In the test environment, the tables were created with the same table definition, but with much less data. Production tables can be optimized for modeling on test tables by exporting tuning table statistics from production tables and importing them into test tables.

  • To replicate the production system: The production Table is fully populated with real data and optimized using tune Table. A second production table with the same table definition will be created. (For example, a production environment with its backup environment, or multiple identical table definitions, each containing patient records from a different hospital.) . By exporting tuning table statistics from the first table and importing it into the second table, you can provide the same optimizations for the second table as for the first, without having to run the tuning table a second time or wait for the second table to fill in representative data.
  • To revert to the previous set of statistics: You can create optimized statistics for the Table by running tune Table or explicitly setting statistics. By exporting these statistics, you can keep them when you try other statistics Settings. Once the optimal set of statistics has been determined, they can be imported back into the table.

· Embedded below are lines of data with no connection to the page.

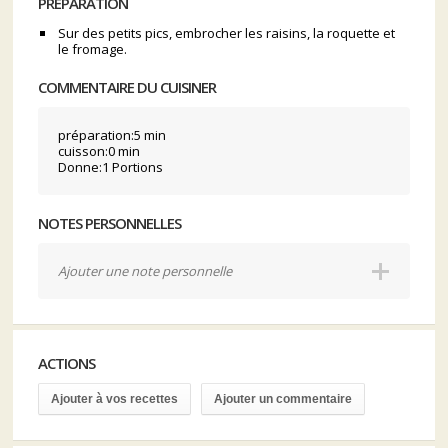
PRÉPARATION
Sur des petits pics, embrocher les raisins, la roquette et
le fromage.
COMMENTAIRE DU CUISINER
préparation:5 min
cuisson:0 min
Donne:1 Portions
NOTES PERSONNELLES
Ajouter une note personnelle
ACTIONS
Ajouter à vos recettes
Ajouter un commentaire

Can use $SYSTEM. SQL. Stats. Table. The Export () method will be tuning Table statistics Export to XML file. This method can export optimized table statistics for one, more, or all tables in a namespace, as shown in the following example:

  DO $SYSTEM.SQL.Stats.Table.Export("C:\AllStats.xml")
  /* Export TuneTable statistics for all schemas/tables in the current namespace */
Copy the code
  DO $SYSTEM.SQL.Stats.Table.Export("C:\SampleStats.xml"."Sample")
  /* Export tunable statistics for all tables in the Sample schema */
Copy the code
  DO $SYSTEM.SQL.Stats.Table.Export("C:\SamplePStats.xml"."Sample"."P*")
  /* Export adjustable statistics for all tables in the Sample schema that start with the letter "P" */
Copy the code
  DO $SYSTEM.SQL.Stats.Table.Export("C:\SamplePersonStats.xml"."Sample"."Person")
  /* Export the adjustable statistics for Sample Person */
Copy the code

Can use $SYSTEM. SQL. Stats. Table. The Import () method to Import use $SYSTEM. SQL. Stats. Table. The Import export () method of tuning Table statistics.

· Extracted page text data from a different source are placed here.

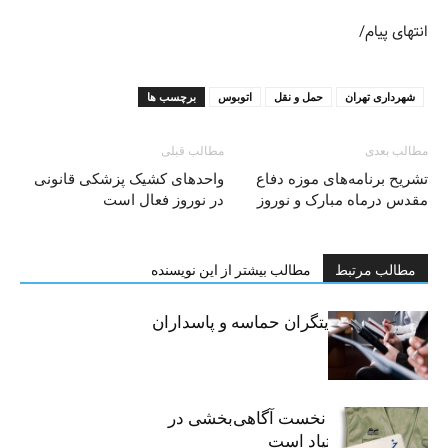
انتهای پیام/
شهرداری تهران
حمل و نقل
اتوبوس
برچسب ها
مطالب بعدی
مطالب قبلی
تشریح برنامه‌های موزه دفاع
واحدهای کشیک پزشکی قانونی
مقدس درماه مبارک و نوروز
در نوروز فعال است
مطالب مرتبط
مطالب بیشتر از این نویسنده
خبرنگاران، روایتگران حماسه و پاسداران
حقیقت
«رسانه» سنگر نخست آگاهی‌بخشی در
پیشگیری از اعتیاد است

$SYSTEM. SQL. Stats. Table. The Import () there is a KeepClassUpToDate Boolean options. If it is true (and the update is true), $SYSTEM. SQL. Stats. Table. The Import () will update with new EXTENTSIZE and selective values class definition, but class definition will be kept up to date. However, in many cases, it is best to recompile the class after tuning the class table so that the queries in the class definition can be recompiled and the SQL query optimizer can use the updated data statistics. The default is FALSE(0). Note that if the class is deployed, the class definition is not updated.

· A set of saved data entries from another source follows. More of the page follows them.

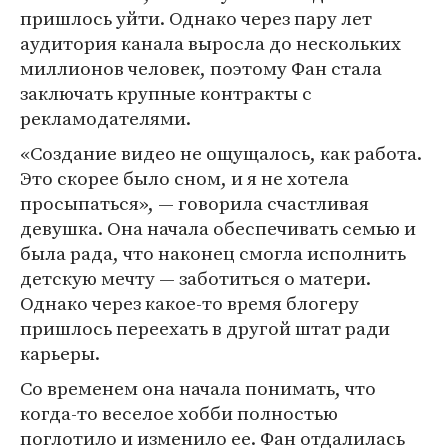
пришлось уйти. Однако через пару лет
аудитория канала выросла до нескольких
миллионов человек, поэтому Фан стала
заключать крупные контракты с
рекламодателями.
«Создание видео не ощущалось, как работа.
Это скорее было сном, и я не хотела
просыпаться», — говорила счастливая
девушка. Она начала обеспечивать семью и
была рада, что наконец смогла исполнить
детскую мечту — заботиться о матери.
Однако через какое-то время блогеру
пришлось переехать в другой штат ради
карьеры.
Со временем она начала понимать, что
когда-то веселое хобби полностью
поглотило и изменило ее. Фан отдалилась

$SYSTEM. SQL. Stats. Table. The Import () there is a ClearCurrentStats Boolean options. $SYSTEM. If it is TRUE, SQL. Stats. Table. The Import () before the Import statistics from the existing Table clear all previous section size, selective, piece count and other tuning Table statistics. You can use this method if you want to completely clear table states that are not specified in the import file, rather than having them defined in the persistent class of the table. The default is FALSE(0).

If $SYSTEM. SQL. Stats. Table. The Import () didn’t find the corresponding Table, it will skip the form and continue to Import file specified in the next Table. If a table is found, but some fields are not, those fields will be skipped.

BlockCount mapped in the class store definition cannot be inherited. BlockCount can only appear in the storage definition of the class from which the map originated. If the map is derived from a superclass, $SYSTEM. SQL. Stats. Table. The Import () only set the projection Table BlockCount metadata, rather than setting the class stored BlockCount metadata.